Article 5GS1G Cielo review – love letter to the desert’s starry skies

Cielo review – love letter to the desert’s starry skies

by
Cath Clarke
from World news | The Guardian on (#5GS1G)

Alison McAlpine's documentary draws out tales from locals and astronomers to evoke the magic and mystery of Chile's stargazing hotspot

Cielo means sky" in Spanish, and heaven", too. And it's with a sense of humbled wonder at the immense mystery of it all that the Canadian film-maker Alison McAlpine casts her camera upwards in this beautiful documentary about the night sky. It's filmed at the stargazing hotspot of Chile's Atacama desert, where there is virtually no light pollution; the heavens appear to be within touching distance - as if a seam in the sky has been unpicked and the stars tumble out like diamonds.

▶ _THE PROBLEM_: Transcribe the Cielo review from "Alison McAlpine's documentary" to "out like diamonds.". The data after the Cielo review is separate material.

(Stored records)
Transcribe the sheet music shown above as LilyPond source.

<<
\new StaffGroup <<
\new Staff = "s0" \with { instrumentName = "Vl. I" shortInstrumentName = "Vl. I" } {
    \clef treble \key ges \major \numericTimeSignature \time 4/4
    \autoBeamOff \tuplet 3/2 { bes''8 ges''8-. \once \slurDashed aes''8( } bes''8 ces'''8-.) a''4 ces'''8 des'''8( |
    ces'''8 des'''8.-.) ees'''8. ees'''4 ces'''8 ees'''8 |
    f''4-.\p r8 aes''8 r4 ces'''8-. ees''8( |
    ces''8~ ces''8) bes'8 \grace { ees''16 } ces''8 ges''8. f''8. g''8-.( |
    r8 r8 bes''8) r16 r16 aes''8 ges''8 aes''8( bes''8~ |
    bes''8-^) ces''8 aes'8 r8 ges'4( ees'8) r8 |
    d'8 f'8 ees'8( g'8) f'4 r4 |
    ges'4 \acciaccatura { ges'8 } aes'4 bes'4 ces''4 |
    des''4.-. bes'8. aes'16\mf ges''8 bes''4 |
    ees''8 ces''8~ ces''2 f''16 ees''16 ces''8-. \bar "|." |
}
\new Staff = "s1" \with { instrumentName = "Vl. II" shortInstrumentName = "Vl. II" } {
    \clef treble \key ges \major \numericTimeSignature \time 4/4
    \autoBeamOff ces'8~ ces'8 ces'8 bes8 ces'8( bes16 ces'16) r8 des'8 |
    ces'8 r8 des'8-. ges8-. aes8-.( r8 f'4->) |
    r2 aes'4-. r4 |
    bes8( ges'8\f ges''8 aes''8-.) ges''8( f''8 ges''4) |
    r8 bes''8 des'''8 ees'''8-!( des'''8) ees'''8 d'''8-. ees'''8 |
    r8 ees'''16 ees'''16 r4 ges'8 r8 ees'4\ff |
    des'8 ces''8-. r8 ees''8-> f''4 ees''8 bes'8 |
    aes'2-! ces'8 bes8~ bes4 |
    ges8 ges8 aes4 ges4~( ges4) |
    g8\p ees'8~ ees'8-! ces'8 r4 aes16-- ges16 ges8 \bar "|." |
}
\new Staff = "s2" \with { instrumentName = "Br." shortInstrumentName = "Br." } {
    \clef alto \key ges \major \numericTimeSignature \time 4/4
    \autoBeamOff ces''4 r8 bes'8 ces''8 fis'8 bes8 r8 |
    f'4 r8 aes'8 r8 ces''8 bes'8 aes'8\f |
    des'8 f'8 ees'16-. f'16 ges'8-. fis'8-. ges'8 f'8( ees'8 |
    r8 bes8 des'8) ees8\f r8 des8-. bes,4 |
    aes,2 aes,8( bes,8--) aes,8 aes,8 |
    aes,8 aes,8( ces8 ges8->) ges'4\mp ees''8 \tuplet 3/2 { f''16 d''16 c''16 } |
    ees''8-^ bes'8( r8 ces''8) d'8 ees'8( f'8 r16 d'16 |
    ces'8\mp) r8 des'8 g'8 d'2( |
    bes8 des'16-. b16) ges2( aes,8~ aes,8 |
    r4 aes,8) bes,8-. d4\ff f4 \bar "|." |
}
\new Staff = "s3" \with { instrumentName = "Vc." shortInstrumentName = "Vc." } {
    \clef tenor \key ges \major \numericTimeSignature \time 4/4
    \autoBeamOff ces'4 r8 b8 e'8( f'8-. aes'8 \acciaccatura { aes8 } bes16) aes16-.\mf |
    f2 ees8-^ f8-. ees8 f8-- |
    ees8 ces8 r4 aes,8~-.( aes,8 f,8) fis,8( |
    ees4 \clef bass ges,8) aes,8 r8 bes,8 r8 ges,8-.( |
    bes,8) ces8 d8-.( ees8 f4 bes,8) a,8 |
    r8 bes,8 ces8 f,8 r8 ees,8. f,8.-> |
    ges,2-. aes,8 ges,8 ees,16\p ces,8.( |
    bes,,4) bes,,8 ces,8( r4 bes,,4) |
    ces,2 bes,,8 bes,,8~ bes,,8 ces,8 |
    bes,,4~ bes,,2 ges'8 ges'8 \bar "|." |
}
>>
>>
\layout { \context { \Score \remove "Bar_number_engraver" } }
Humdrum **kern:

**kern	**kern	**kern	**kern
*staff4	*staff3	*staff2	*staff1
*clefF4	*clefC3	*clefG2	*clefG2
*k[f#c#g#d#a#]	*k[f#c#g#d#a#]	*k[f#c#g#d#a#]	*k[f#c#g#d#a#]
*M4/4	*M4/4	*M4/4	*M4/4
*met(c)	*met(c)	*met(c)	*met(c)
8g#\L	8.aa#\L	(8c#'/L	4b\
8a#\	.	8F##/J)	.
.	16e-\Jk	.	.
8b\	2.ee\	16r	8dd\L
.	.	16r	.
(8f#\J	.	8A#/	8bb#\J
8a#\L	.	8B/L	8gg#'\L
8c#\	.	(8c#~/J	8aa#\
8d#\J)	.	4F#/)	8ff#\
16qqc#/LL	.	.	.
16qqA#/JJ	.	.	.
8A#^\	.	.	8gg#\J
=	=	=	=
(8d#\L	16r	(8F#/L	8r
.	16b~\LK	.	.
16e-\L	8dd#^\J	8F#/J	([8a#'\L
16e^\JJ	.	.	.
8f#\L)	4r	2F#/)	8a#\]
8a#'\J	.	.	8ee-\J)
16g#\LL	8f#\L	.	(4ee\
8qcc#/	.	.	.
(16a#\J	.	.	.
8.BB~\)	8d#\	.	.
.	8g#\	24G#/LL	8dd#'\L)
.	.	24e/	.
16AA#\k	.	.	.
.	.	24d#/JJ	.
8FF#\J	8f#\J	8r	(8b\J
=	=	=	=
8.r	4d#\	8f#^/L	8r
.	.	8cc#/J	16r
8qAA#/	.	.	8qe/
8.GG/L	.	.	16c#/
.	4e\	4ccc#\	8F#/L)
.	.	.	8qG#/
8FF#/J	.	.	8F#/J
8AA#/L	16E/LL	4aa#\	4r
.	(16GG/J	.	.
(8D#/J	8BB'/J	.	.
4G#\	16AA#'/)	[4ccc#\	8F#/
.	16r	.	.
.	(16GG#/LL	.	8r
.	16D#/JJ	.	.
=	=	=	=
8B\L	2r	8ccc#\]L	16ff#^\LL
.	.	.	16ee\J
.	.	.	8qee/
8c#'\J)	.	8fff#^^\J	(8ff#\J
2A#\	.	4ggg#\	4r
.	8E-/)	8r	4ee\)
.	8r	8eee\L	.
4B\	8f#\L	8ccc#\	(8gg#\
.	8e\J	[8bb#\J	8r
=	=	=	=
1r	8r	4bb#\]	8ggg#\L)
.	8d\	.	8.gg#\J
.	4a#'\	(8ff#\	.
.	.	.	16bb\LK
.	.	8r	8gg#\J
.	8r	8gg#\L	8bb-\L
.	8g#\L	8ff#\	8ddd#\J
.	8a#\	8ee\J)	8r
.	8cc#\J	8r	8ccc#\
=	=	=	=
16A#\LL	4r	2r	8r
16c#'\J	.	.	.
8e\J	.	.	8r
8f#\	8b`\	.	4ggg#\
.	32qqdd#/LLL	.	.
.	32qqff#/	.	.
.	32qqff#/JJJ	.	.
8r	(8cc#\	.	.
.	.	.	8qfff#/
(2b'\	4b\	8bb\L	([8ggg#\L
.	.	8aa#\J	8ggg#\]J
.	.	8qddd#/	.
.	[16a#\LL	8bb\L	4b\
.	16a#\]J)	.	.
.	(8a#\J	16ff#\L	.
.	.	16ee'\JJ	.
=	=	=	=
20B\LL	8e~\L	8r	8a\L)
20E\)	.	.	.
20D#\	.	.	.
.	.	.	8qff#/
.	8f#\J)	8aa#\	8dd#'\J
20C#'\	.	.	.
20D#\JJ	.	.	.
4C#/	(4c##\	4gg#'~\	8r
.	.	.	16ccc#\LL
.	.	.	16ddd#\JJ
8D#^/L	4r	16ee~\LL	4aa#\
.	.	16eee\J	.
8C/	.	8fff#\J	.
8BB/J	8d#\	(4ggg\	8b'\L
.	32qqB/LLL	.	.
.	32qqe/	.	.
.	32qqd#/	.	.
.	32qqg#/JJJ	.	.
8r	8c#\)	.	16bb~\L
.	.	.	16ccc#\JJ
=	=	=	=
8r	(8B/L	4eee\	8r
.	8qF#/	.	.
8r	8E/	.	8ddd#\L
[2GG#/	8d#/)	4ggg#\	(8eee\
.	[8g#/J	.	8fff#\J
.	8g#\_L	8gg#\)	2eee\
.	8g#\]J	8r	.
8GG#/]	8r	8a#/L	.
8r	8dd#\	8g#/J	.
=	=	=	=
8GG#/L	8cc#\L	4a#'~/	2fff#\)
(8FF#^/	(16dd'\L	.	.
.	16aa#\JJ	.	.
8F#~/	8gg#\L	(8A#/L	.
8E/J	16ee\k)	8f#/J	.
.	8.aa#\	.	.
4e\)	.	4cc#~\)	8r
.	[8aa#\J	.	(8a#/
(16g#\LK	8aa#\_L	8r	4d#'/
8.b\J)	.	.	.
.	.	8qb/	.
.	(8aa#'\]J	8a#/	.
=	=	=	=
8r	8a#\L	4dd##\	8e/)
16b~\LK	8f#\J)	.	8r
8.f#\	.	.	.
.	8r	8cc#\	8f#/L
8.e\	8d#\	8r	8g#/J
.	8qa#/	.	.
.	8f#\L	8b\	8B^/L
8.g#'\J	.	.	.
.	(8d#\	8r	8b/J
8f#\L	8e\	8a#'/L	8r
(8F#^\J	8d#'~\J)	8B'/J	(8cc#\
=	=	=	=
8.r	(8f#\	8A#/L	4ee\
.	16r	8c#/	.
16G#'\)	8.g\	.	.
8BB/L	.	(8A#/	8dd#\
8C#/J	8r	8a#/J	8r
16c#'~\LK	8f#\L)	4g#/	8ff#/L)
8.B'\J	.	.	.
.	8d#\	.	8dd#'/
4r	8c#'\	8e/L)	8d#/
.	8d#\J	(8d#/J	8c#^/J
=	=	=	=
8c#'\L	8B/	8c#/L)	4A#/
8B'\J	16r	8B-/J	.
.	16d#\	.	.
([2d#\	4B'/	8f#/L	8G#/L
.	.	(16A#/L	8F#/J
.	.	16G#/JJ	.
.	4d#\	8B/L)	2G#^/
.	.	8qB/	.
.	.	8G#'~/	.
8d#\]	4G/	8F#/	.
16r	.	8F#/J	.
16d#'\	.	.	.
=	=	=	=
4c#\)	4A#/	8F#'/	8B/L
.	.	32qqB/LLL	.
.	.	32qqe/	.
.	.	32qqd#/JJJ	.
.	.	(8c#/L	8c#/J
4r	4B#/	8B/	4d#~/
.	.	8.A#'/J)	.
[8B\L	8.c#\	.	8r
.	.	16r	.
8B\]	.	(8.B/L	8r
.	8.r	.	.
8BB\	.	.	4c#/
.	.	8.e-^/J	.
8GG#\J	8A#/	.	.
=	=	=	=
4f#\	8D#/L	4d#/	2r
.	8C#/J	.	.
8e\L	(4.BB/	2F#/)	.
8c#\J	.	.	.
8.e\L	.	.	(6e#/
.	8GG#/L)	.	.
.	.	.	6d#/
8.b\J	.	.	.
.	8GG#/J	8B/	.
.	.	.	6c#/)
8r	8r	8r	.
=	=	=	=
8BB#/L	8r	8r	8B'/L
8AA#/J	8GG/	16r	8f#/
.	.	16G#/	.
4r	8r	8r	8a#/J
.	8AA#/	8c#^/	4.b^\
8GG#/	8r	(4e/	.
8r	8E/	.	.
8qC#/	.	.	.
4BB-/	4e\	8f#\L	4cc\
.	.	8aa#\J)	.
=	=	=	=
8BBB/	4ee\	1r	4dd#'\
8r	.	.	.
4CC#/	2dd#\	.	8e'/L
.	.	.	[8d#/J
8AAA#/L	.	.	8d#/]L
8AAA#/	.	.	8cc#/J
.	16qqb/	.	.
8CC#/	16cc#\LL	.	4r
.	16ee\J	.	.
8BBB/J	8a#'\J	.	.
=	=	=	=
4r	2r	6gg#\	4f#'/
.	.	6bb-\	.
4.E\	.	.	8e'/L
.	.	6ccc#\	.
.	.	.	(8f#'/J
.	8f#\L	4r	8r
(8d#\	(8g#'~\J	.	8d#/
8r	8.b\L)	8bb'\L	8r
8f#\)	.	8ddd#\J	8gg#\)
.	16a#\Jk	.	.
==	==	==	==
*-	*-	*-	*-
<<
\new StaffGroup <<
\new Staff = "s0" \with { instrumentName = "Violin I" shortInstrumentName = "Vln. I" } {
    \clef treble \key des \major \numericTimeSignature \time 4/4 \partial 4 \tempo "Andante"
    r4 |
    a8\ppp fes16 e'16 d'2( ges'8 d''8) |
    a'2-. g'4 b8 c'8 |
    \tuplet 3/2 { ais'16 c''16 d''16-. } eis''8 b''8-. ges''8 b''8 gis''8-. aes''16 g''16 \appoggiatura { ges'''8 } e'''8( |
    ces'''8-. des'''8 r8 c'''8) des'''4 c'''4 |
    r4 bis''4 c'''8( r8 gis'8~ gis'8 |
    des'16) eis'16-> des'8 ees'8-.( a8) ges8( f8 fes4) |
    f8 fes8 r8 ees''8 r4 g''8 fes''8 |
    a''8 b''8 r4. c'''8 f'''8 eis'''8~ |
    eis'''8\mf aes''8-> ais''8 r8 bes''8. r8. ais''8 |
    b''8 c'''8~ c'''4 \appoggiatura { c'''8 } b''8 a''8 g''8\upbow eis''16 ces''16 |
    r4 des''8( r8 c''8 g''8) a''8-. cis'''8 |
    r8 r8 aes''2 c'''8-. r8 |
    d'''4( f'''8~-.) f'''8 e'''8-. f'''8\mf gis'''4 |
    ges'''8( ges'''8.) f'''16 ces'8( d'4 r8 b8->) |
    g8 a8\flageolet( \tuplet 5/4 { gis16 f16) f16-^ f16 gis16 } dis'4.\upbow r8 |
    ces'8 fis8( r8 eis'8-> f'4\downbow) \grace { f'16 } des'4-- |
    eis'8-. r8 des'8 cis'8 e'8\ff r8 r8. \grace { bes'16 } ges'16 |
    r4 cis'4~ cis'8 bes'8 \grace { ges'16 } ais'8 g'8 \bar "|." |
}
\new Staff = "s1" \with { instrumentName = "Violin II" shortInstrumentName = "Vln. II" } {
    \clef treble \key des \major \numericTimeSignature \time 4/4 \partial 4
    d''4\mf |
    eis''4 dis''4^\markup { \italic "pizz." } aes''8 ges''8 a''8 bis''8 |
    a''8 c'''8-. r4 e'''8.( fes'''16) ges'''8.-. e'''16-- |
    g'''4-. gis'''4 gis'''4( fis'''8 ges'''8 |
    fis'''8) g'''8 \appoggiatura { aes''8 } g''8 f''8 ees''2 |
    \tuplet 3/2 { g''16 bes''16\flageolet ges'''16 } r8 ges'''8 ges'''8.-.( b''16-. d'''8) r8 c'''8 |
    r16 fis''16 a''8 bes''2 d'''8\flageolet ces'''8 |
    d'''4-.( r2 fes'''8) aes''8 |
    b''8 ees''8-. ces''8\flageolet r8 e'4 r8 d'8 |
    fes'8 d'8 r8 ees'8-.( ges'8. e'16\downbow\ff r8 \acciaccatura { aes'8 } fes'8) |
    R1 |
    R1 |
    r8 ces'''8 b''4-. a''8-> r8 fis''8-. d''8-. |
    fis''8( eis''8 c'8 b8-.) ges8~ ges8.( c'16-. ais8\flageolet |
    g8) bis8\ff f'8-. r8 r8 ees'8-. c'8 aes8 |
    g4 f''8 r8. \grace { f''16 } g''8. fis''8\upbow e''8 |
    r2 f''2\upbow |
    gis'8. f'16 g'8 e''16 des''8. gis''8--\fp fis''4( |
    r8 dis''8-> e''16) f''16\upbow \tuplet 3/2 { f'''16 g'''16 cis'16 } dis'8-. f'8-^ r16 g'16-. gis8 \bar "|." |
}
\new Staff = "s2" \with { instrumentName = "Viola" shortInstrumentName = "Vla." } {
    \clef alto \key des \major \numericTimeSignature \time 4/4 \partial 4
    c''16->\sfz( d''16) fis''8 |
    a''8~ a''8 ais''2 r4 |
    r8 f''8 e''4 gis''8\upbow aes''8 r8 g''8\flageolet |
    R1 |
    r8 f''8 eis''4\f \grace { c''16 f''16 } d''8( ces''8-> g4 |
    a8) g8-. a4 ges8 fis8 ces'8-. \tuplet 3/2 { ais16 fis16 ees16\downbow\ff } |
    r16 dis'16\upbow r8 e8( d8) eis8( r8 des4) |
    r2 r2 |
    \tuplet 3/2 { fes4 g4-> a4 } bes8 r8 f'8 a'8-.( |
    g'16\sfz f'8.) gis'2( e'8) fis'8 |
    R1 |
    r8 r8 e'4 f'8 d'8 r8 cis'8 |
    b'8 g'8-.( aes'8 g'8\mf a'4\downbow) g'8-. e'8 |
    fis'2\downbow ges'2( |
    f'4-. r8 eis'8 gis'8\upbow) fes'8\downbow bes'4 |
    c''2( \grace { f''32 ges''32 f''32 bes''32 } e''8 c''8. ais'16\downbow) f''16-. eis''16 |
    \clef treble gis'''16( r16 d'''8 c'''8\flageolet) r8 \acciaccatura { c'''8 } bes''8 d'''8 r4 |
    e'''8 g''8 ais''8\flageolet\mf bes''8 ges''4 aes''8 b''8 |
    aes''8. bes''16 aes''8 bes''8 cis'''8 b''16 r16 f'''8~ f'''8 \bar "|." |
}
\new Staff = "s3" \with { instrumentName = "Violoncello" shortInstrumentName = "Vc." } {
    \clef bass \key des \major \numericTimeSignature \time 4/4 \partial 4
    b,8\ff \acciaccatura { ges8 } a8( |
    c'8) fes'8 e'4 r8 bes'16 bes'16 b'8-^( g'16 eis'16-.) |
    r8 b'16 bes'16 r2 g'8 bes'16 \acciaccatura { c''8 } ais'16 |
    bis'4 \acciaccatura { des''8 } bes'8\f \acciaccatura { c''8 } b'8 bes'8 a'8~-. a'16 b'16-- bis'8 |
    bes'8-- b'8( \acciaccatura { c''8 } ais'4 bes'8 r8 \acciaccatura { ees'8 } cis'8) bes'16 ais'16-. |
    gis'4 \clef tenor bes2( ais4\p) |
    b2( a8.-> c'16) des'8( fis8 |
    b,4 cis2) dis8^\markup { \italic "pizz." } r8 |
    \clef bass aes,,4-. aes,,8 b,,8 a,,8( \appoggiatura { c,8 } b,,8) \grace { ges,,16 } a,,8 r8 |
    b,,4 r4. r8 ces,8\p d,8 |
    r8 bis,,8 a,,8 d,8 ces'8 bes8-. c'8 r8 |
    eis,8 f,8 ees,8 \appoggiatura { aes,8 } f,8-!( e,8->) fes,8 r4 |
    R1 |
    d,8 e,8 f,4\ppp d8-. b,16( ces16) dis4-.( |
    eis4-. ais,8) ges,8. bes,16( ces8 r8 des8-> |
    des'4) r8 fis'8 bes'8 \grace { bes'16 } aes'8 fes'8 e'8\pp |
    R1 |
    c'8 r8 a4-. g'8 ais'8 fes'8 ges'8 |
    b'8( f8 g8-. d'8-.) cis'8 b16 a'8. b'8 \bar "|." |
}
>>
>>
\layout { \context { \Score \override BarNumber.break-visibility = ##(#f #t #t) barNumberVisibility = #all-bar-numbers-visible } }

▶ _ANSWER BOX_:
Alison McAlpine's documentary draws out tales from locals and astronomers to evoke the magic and mystery of Chile's stargazing hotspot

Cielo means sky" in Spanish, and heaven", too. And it's with a sense of humbled wonder at the immense mystery of it all that the Canadian film-maker Alison McAlpine casts her camera upwards in this beautiful documentary about the night sky. It's filmed at the stargazing hotspot of Chile's Atacama desert, where there is virtually no light pollution; the heavens appear to be within touching distance - as if a seam in the sky has been unpicked and the stars tumble out like diamonds.